#### EXERCISE AIM
Write out the data below word for word, starting at the line that contains "family: Erebidae" and continuing through the final line of the data, with both ends included. Leave the pictures out of your answer.

#### ENTRIES SHOWN
::::

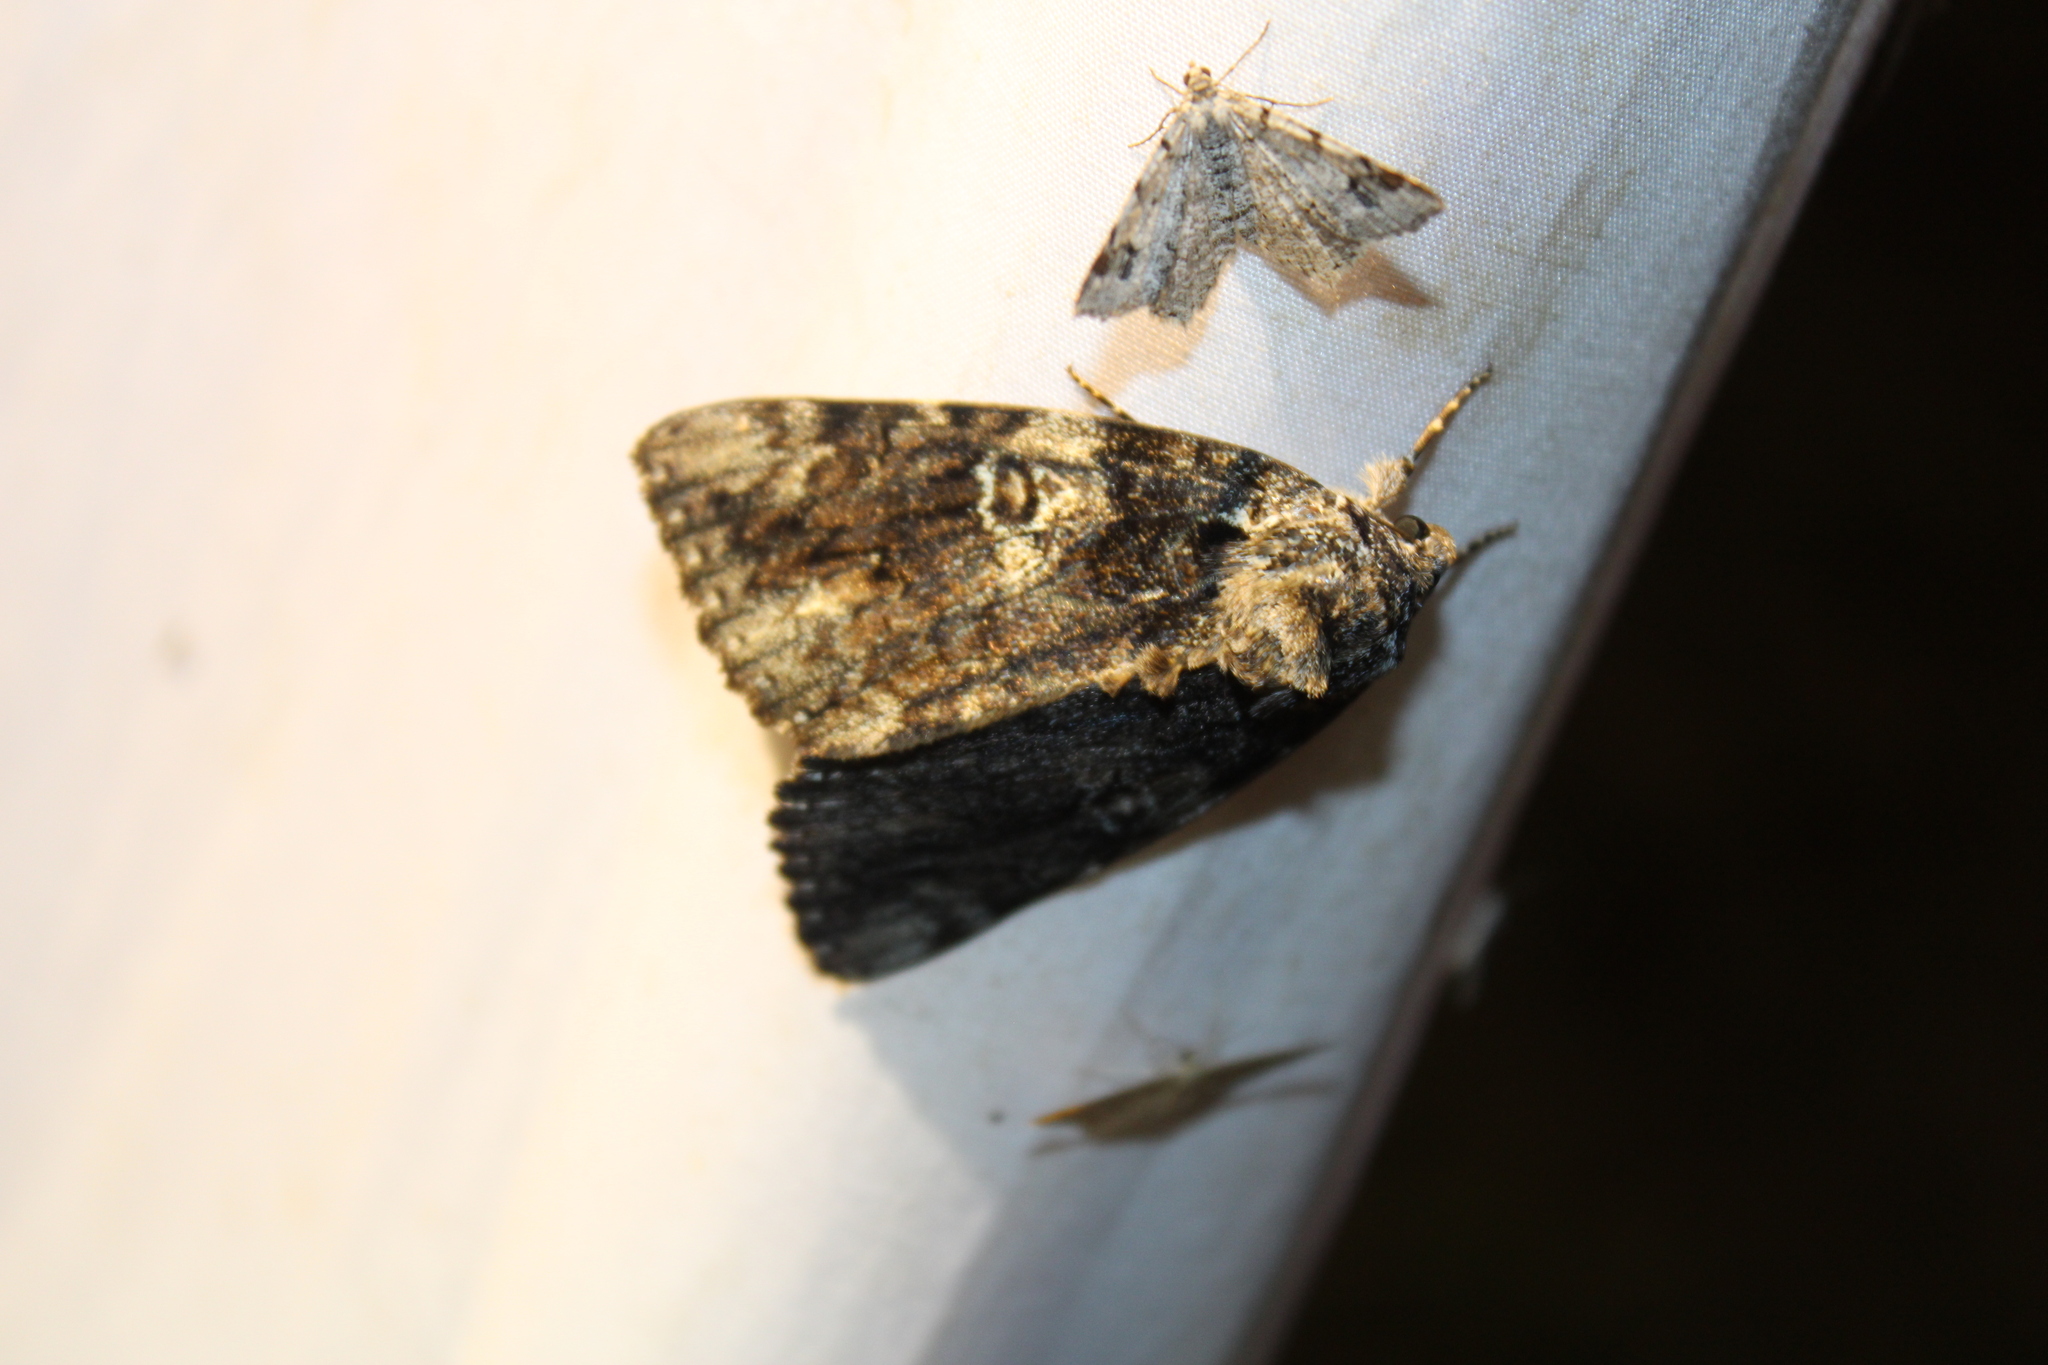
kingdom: Animalia
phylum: Arthropoda
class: Insecta
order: Lepidoptera
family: Erebidae
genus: Catocala
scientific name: Catocala ilia
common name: Ilia underwing
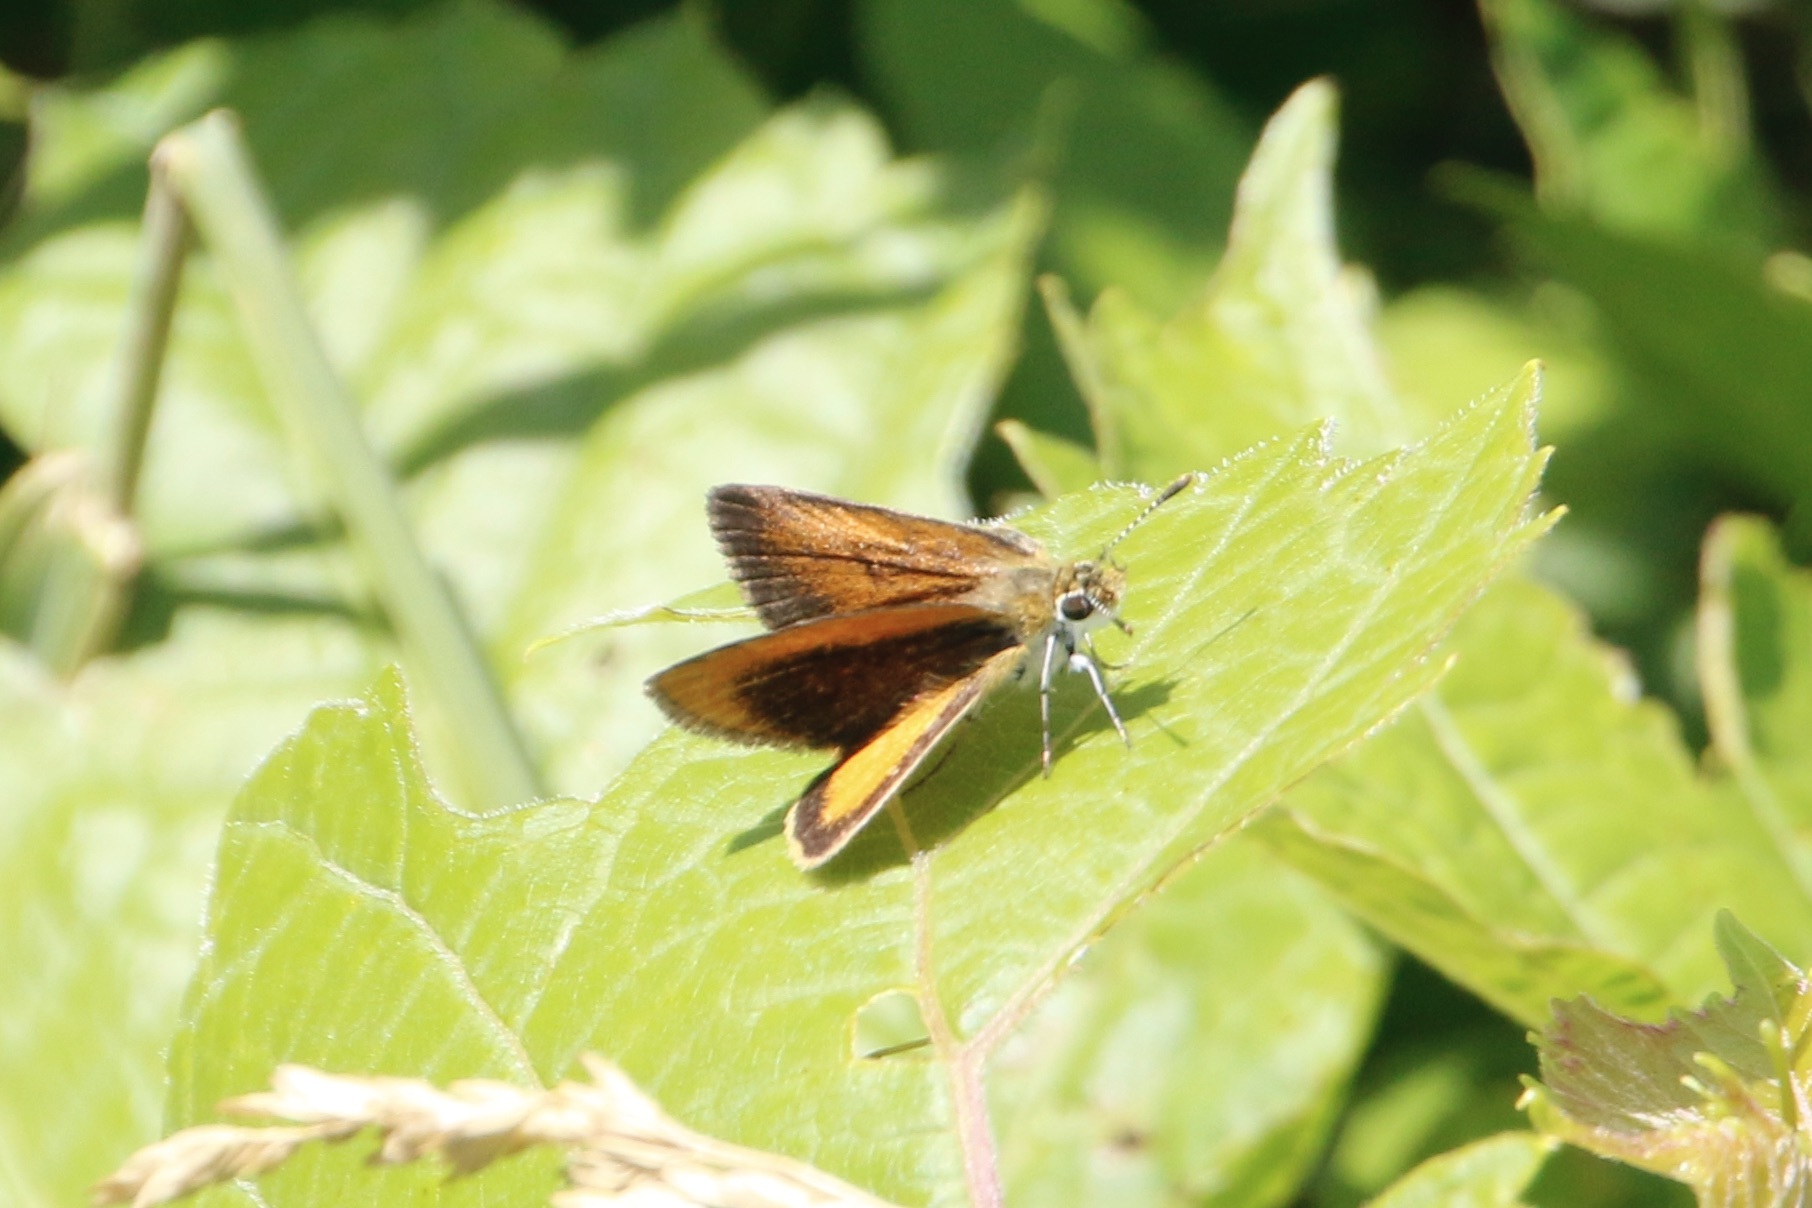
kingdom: Animalia
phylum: Arthropoda
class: Insecta
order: Lepidoptera
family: Hesperiidae
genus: Ancyloxypha
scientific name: Ancyloxypha numitor
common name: Least skipper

::::

#### WORKED SOLUTION
family: Erebidae
genus: Catocala
scientific name: Catocala ilia
common name: Ilia underwing
kingdom: Animalia
phylum: Arthropoda
class: Insecta
order: Lepidoptera
family: Hesperiidae
genus: Ancyloxypha
scientific name: Ancyloxypha numitor
common name: Least skipper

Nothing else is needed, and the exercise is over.